Junior ended his AS Béziers career by playing the majority of his games in the reserves (AS Béziers II). Bakayoko starred 13 times for Béziers B team, scoring twice in this period.

=== Kalamata ===
On 23 October 2020, Bakayoko signed for Kalamata. He was given a contract extension soon after signing in June 2021, which has extended his contract at the Greek side until June 2023. Bakayoko made his Kalamata debut on 28 March 2021 in a Greek third-tier game versus AS Santorinis. He went unbeaten in his first six Kalamata fixtures, winning three and drawing three, before ending this unbeaten run in a 2–1 away loss to Athens Kallithea. Bakayoko scored his first Kalamata goal in only his second game for the club, netting in a 2–0 away win versus Aspropyrgos. Junior Bakayoko helped Kalamata gain promotion from the Greek third-tier, to the Greece Super League 2 by featuring in 16 games in his first season.

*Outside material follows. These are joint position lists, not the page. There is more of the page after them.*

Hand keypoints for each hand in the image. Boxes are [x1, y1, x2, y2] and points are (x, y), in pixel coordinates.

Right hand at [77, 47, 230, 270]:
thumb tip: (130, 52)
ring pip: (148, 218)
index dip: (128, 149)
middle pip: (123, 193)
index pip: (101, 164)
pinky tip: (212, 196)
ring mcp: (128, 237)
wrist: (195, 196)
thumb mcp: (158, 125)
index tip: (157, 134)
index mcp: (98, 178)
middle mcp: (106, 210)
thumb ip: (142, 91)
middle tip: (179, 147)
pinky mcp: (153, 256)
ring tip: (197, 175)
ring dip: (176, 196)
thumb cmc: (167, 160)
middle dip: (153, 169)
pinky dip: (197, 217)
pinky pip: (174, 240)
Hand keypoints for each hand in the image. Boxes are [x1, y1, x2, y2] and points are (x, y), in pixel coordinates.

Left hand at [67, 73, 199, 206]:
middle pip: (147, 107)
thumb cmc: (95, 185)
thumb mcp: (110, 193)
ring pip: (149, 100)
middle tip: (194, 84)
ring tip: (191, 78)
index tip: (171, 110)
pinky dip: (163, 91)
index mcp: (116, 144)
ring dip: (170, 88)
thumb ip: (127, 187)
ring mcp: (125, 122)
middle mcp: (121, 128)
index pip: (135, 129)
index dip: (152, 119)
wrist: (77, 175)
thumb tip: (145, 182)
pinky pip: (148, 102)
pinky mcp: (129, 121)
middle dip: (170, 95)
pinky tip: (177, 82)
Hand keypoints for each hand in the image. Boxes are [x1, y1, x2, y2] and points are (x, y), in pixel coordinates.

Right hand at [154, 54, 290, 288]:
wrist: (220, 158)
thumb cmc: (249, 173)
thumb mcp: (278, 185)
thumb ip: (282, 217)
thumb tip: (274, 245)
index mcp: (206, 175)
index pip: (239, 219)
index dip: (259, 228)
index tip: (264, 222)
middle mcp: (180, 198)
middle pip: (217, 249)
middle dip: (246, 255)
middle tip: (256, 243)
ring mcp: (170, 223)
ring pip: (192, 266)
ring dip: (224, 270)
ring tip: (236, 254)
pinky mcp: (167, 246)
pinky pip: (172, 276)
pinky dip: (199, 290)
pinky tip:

Junior Bakayoko made his Kypello Elladas debut - a Greek cup competition, in the third round versus OF Ierapetras away from home on 26 September 2021. He played the full 120 minutes, where Kalamata won 4–3 on penalties, however he did not feature in the fourth round of the cup competition.

Bakayoko made his Super League Greece 2 debut on 7 November 2021, in a 1–0 away defeat to AEK Athens B. Junior scored his first Super League 2 goal, netting the only goal in a 1–0 away victory against AE Karaiskakis. He has since played a total of 10 games this season in the Super League 2, becoming a key figure in the Kalamata back line. Bakayoko has so far featured against clubs such as AEK Athens B, Panathinaikos B and Levadiakos so far this season.

Junior Bakayoko has been subject to speculation relating him to a transfer to Greek top division clubs. It's reported that there's been interest in Bakayoko's signature from top-tier clubs Apollon Smyrnis, Ionikos and fellow Super League 2 club Xanthi.